# Solving simple mass-spring ODE system

Been a long time since I've solved ODE's analytically, and having trouble solving this simple system:

\begin{align} \frac{dx}{dt} &= v \\ \frac{dv}{dt} &= -\frac{k}{m}\frac{\ln(x)}{x} \\ x(0) &= x_0, \ v(0) = v_0 \end{align}

My approach:

\begin{align} \frac{dv}{dt} &= \frac{dv}{dx}\frac{dx}{dt} \quad \quad \text{chain rule} \\ \implies \frac{dv}{dt} &= v\frac{dv}{dx} \quad \quad \text{definition of dx/dt} \\ \implies v\frac{dv}{dx} &= -\frac{k}{m}\frac{\ln(x)}{x} \quad \quad \text{definition of dv/dt} \\ \implies v dv &= -\frac{k}{m} \frac{\ln(x)}{x}dx \quad \quad \text{multiply each side by dx} \\ \implies \int vdv &= -\frac{k}{m} \int \frac{\ln(x)}{x} dx \quad \quad \text{integrate each side} \\ \implies \frac{v^2}{2} &= -\frac{k}{m} \frac{\ln^2(x)}{2} + C \quad \quad \text{result of integral} \\ \implies v &= \pm \sqrt{-\frac{k}{m} \ln^2(x)} + C \quad \quad \text{multiply each side by 2, take square root of each side} \end{align}

The result clearly isn't right as the velocity is complex for all (real) displacements. Also checked by substituting in my numerical solution for $x$ and comparing the $v$ determined above to the numerical solution of $v$. Of course they are quite different.

Anyways, was wondering if anyone could point out where I've gone wrong or give a hint as to a better way to determine $x$ and $v$. Thank you!

* [Data]
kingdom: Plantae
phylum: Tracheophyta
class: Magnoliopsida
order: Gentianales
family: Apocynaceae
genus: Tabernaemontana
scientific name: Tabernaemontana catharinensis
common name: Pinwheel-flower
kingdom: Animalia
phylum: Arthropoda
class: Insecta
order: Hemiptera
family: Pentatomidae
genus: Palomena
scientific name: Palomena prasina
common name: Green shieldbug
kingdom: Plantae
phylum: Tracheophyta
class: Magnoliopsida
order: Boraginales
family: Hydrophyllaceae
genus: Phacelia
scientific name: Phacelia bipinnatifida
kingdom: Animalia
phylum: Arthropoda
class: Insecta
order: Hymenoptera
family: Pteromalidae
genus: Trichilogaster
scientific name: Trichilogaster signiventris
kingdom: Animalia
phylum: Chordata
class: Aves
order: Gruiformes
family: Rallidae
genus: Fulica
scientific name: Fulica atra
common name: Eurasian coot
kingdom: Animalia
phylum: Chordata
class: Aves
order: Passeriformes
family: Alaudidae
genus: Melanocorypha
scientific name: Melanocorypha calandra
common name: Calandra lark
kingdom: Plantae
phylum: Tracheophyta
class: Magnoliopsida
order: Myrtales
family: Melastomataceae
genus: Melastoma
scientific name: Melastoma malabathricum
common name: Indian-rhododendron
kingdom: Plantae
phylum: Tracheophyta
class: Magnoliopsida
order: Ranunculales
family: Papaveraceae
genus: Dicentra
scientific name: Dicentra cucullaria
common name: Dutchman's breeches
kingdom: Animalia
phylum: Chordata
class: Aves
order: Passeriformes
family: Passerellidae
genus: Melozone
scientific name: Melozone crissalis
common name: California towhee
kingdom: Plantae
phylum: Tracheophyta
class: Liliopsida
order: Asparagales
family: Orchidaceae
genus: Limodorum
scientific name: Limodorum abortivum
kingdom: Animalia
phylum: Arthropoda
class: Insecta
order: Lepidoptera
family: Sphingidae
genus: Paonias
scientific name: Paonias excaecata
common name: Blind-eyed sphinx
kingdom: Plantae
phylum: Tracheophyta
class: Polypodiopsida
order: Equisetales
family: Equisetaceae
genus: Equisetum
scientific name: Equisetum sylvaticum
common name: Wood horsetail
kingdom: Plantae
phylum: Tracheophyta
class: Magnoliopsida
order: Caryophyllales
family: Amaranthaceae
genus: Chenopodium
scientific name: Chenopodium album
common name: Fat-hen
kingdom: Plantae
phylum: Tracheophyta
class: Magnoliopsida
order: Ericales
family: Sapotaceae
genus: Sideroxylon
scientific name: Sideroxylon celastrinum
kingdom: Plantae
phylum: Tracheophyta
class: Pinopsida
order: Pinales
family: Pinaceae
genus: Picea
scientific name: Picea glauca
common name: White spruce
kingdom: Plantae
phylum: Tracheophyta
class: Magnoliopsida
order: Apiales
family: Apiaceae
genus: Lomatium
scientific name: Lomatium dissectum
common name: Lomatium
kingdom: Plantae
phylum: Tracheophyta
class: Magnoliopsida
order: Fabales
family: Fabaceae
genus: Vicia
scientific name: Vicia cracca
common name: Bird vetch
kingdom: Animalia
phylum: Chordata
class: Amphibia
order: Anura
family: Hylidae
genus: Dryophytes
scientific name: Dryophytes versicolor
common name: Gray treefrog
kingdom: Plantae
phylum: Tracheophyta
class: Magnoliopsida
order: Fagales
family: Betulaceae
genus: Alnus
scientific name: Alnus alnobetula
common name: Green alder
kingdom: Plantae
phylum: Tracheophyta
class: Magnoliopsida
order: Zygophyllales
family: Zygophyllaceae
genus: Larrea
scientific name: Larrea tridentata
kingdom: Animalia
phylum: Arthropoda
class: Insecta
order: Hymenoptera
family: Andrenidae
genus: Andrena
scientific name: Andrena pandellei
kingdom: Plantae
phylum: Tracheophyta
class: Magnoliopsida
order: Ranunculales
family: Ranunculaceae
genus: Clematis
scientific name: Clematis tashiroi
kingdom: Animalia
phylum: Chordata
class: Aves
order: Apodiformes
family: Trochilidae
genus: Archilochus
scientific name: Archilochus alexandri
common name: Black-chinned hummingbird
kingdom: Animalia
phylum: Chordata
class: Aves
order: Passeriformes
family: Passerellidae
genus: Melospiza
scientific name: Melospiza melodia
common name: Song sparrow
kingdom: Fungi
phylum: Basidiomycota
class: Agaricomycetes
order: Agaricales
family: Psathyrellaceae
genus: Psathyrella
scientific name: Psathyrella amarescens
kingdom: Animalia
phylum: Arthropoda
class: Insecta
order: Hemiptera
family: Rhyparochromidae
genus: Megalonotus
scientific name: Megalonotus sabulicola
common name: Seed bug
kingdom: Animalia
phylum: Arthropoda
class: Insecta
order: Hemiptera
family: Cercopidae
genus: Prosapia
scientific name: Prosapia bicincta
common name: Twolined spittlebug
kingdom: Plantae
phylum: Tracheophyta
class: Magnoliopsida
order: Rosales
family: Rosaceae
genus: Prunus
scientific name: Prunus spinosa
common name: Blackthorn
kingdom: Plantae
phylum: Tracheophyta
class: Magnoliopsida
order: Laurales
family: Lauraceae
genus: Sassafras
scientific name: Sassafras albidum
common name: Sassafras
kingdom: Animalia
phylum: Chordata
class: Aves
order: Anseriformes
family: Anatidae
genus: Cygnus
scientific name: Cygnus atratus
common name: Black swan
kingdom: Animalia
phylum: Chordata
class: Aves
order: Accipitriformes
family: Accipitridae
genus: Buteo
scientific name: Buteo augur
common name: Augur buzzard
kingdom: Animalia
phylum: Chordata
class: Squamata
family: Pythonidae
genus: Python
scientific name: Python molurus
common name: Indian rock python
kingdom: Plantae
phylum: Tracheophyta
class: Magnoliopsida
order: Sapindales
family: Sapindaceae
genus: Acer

* [Work item] Copy out, word for word, the part of the mass-spring ODE post that begins at the words "The result clearly" and stops after the words "and $v$. Thank you!".

* [Result below]
The result clearly isn't right as the velocity is complex for all (real) displacements. Also checked by substituting in my numerical solution for $x$ and comparing the $v$ determined above to the numerical solution of $v$. Of course they are quite different.

Anyways, was wondering if anyone could point out where I've gone wrong or give a hint as to a better way to determine $x$ and $v$. Thank you!